Appellee raises an additional issue:

Did the sentencing court have jurisdiction to sentence the defendant to three months in the Wyoming State Hospital?

The trial court sentenced appellant to not less than three years and not more than ten years in the Wyoming State Penitentiary ordering further that the last three months of the sentence be served at the Wyoming State Hospital, Evanston, Wyoming, in the alcohol and drug abuse program. The court acted beyond its jurisdiction in including a mandate requiring that the last three months of the sentence be served at the state hospital.

Appellant was convicted of violation of § 6-4-601, W.S.1977, which provides a penalty of imprisonment in the penitentiary for a term of not more than fourteen years. In Dean v. State, Wyo., 668 P.2d 639, 645-646 (1983), we said:

“The court may order commitment of a mentally ill person to the state hospital for treatment pursuant to the proceedings set forth in § 25-10-101, et seq., W.S.1977; it may order an examination of a defendant at the state hospital pursuant to § 7-11-304, W.S.1977 (see fn. 2); it may order custody, care and treatment of a defendant at the state hospital pursuant to § 7-11-306, W.S.1977; and there may be other specific statutory provisions authorizing the court to order a person to become a patient at the state hospital. But jurisdiction has not been given to the trial court to sentence a person to the Wyoming State Hospital as part of the penalty for criminal activity.

The sentence of three to ten years was a lawful and proper sentence. The provision that the final three months of the sentence be served at the Wyoming State Hospital at Evanston, Wyoming, exceeded the jurisdiction of the court and it is stricken. There remains the sentence of three to ten years and this sentence must be served in the Wyoming State Penitentiary at Raw-lins, Wyoming.
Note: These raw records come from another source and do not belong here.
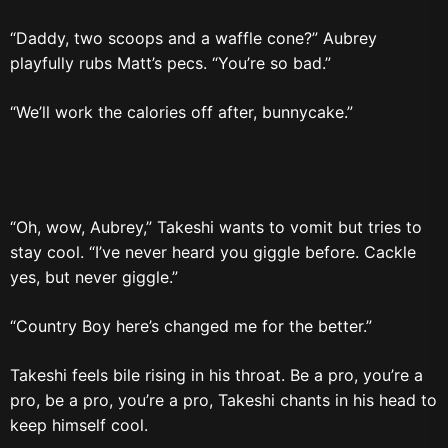
“Daddy, two scoops and a waffle cone?” Aubrey
playfully rubs Matt’s pecs. “You’re so bad.”
“We’ll work the calories off after, bunnycake.”
“Oh, wow, Aubrey,” Takeshi wants to vomit but tries to
stay cool. “I’ve never heard you giggle before. Cackle
yes, but never giggle.”
“Country Boy here’s changed me for the better.”
Takeshi feels bile rising in his throat. Be a pro, you’re a
pro, be a pro, you’re a pro, Takeshi chants in his head to
keep himself cool.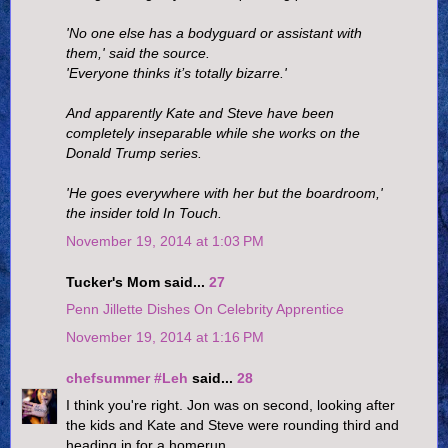
'No one else has a bodyguard or assistant with
them,' said the source.
'Everyone thinks it’s totally bizarre.'
And apparently Kate and Steve have been
completely inseparable while she works on the
Donald Trump series.
'He goes everywhere with her but the boardroom,'
the insider told In Touch.
November 19, 2014 at 1:03 PM
Tucker's Mom said...
27
Penn Jillette Dishes On Celebrity Apprentice
November 19, 2014 at 1:16 PM
chefsummer #Leh
said...
28
I think you're right. Jon was on second, looking after
the kids and Kate and Steve were rounding third and
heading in for a homerun.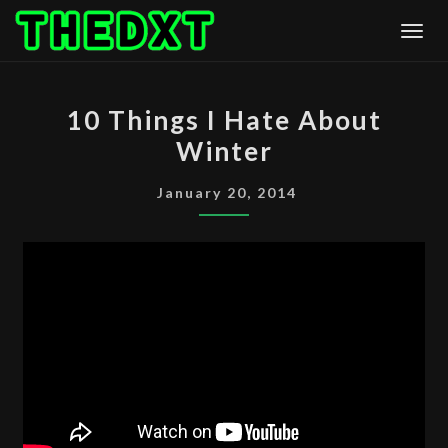
Skip
Togg
to
content
10
10 Things I Hate About
THINGS
Winter
I
HATE
January 20, 2014
ABOUT
WINTER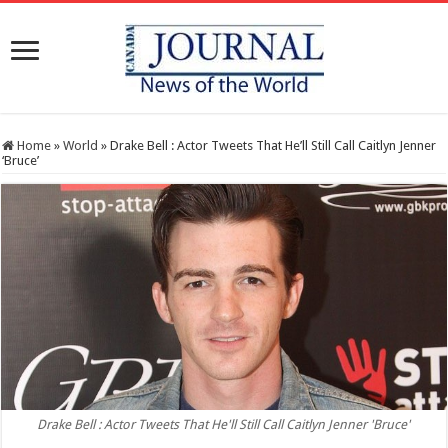
Home
»
World
»
Drake Bell : Actor Tweets That He’ll Still Call Caitlyn Jenner
‘Bruce’
Drake Bell : Actor Tweets That He'll Still Call Caitlyn Jenner 'Bruce'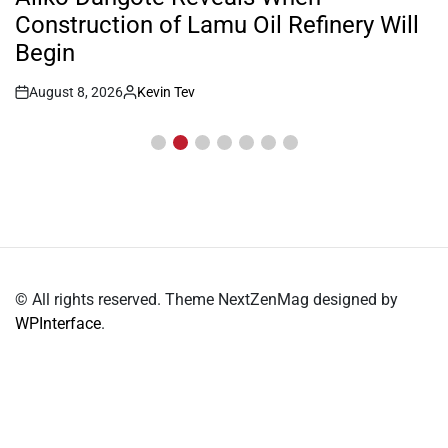
Construction of Lamu Oil Refinery Will
Begin
August 8, 2026
Kevin Tev
Post
By:
Date
© All rights reserved. Theme NextZenMag designed by
WPInterface
.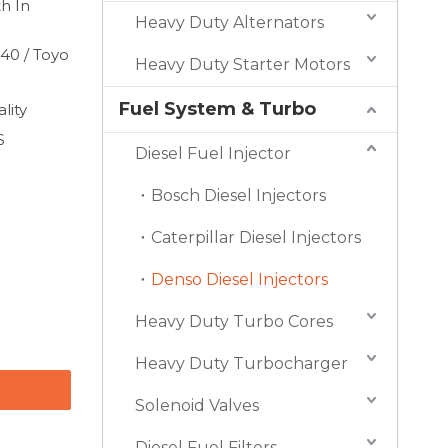
h In
Heavy Duty Alternators
40 / Toyo
Heavy Duty Starter Motors
Fuel System & Turbo
lity
S
Diesel Fuel Injector
Bosch Diesel Injectors
Caterpillar Diesel Injectors
Denso Diesel Injectors
Heavy Duty Turbo Cores
Heavy Duty Turbocharger
Solenoid Valves
Diesel Fuel Filters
This is in accord with the statute under which appellant was convicted. The judgment and sentence, therefore, is modified by striking therefrom the paragraph requiring the last three months of the sentence to be served at the state hospital; and, with this modification, the judgment and sentence is affirmed.

. Section 6-4-601, W.S.1977, in effect at the time of this offense, provided:

"Whoever with malicious intent to maim or disfigure, cuts, bites or slits the nose, ear or lip, cuts out or disables the tongue, puts out or destroys an eye, cuts off or disables a limb or any member of another person, is guilty of mayhem, and shall be imprisoned in the penitentiary not more than fourteen (14) years.”
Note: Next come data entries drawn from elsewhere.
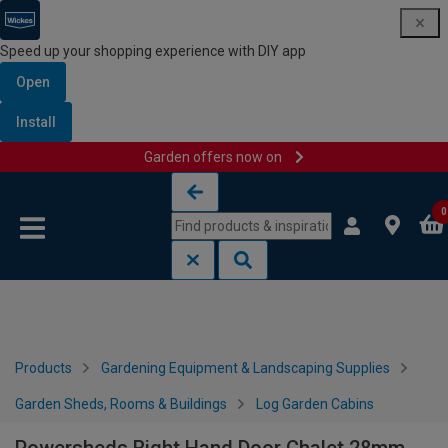
Speed up your shopping experience with DIY app
Open
Install
Garden offers now on
Skip to content
Skip to navigation menu
0
Products
Gardening Equipment & Landscaping Supplies
Garden Sheds, Rooms & Buildings
Log Garden Cabins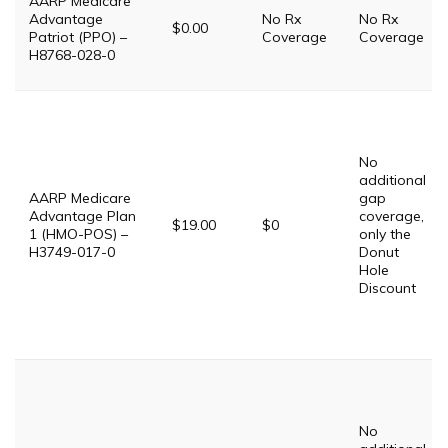
AARP Medicare
Advantage
No Rx
No Rx
$0.00
Patriot (PPO) –
Coverage
Coverage
H8768-028-0
No
additional
AARP Medicare
gap
Advantage Plan
coverage,
$19.00
$0
1 (HMO-POS) –
only the
H3749-017-0
Donut
Hole
Discount
No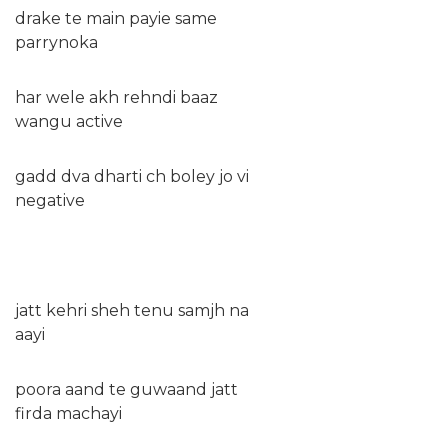
drake te main payie same
parrynoka
har wele akh rehndi baaz
wangu active
gadd dva dharti ch boley jo vi
negative
jatt kehri sheh tenu samjh na
aayi
poora aand te guwaand jatt
firda machayi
. Section 7-240, W.S.1957.

. Section 7-ll-305(a), W.S.1977, provides:

"(a) When a defendant couples a plea of not guilty with a plea of not guilty by reason of mental illness or deficiency, there shall be a sequential order of proof before the same jury in a continuous trial. First, evidence shall be heard and a special verdict taken on whether the defendant in fact committed the acts charged in the alleged criminal offense. If by special verdict the jury finds that the defendant did in fact commit such acts, then evidence shall be heard on the remaining elements of the alleged criminal offense and on the issue of the mental responsibility of the defendant. In addition to other forms of verdict- submitted to the jury, the court shall submit a verdict by which the jury may find the defendant not guilty by reason of mental illness or deficiency excluding responsibility."
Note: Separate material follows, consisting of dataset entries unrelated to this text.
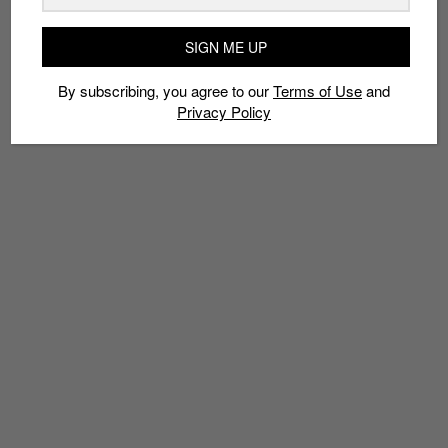
TAGS
ALEXA
AMAZON
APPLE MUSIC
ECHO
MUSIC STREAMING
SIGN ME UP
SPOTIFY
TIDAL
By subscribing, you agree to our
Terms of Use
and
Privacy Policy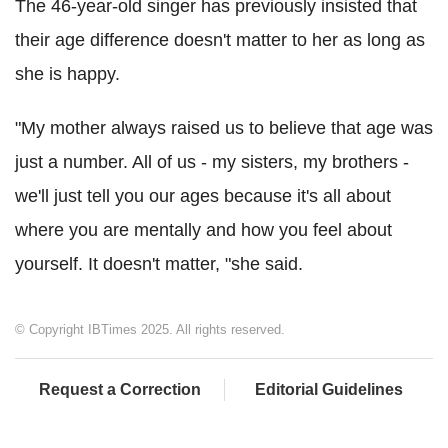
The 46-year-old singer has previously insisted that
their age difference doesn't matter to her as long as
she is happy.
"My mother always raised us to believe that age was
just a number. All of us - my sisters, my brothers -
we'll just tell you our ages because it's all about
where you are mentally and how you feel about
yourself. It doesn't matter, "she said.
© Copyright IBTimes 2025. All rights reserved.
Request a Correction
Editorial Guidelines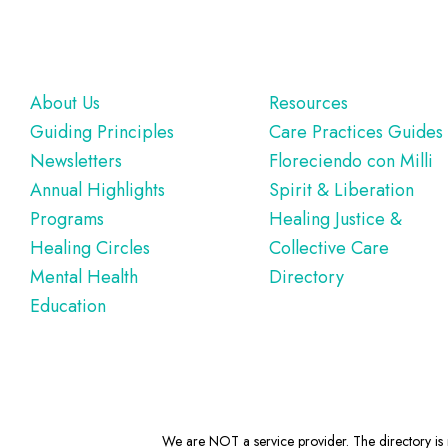
Footer
About Us
Resources
Guiding Principles
Care Practices Guides
Newsletters
Floreciendo con Milli
Annual Highlights
Spirit & Liberation
Programs
Healing Justice &
Healing Circles
Collective Care
Mental Health
Directory
Education
We are NOT a service provider. The directory is m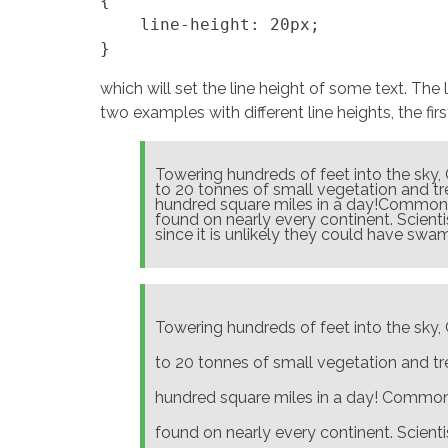
{

    line-height: 20px;

which will set the line height of some text. The
two examples with different line heights, the fir
Towering hundreds of feet into the sky,
to 20 tonnes of small vegetation and tre
hundred square miles in a day!Commonly
found on nearly every continent. Scient
since it is unlikely they could have swam
Towering hundreds of feet into the sky,
to 20 tonnes of small vegetation and tre
hundred square miles in a day! Commonl
found on nearly every continent. Scient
.Section 7-U-303(b), W.S.1977, provides:

"(b) The district court shall order an examination of the accused by a designated examiner. The order may include, but is not limited to, an examination at the Wyoming state hospital on an inpatient or outpatient basis, the utilization of local mental health centers on an inpatient or outpatient basis, or the examination of the accused, should he be incarcerated for any reason, at his place of detention. In selecting the examination site, the court may consider proximity to the court, availability of an examiner or examiners, and the necessity for security precautions. If the order provides for commitment of the accused to a designated facility, the commitment shall continue no longer than a thirty (30) day period for the study of the mental condition of the accused.”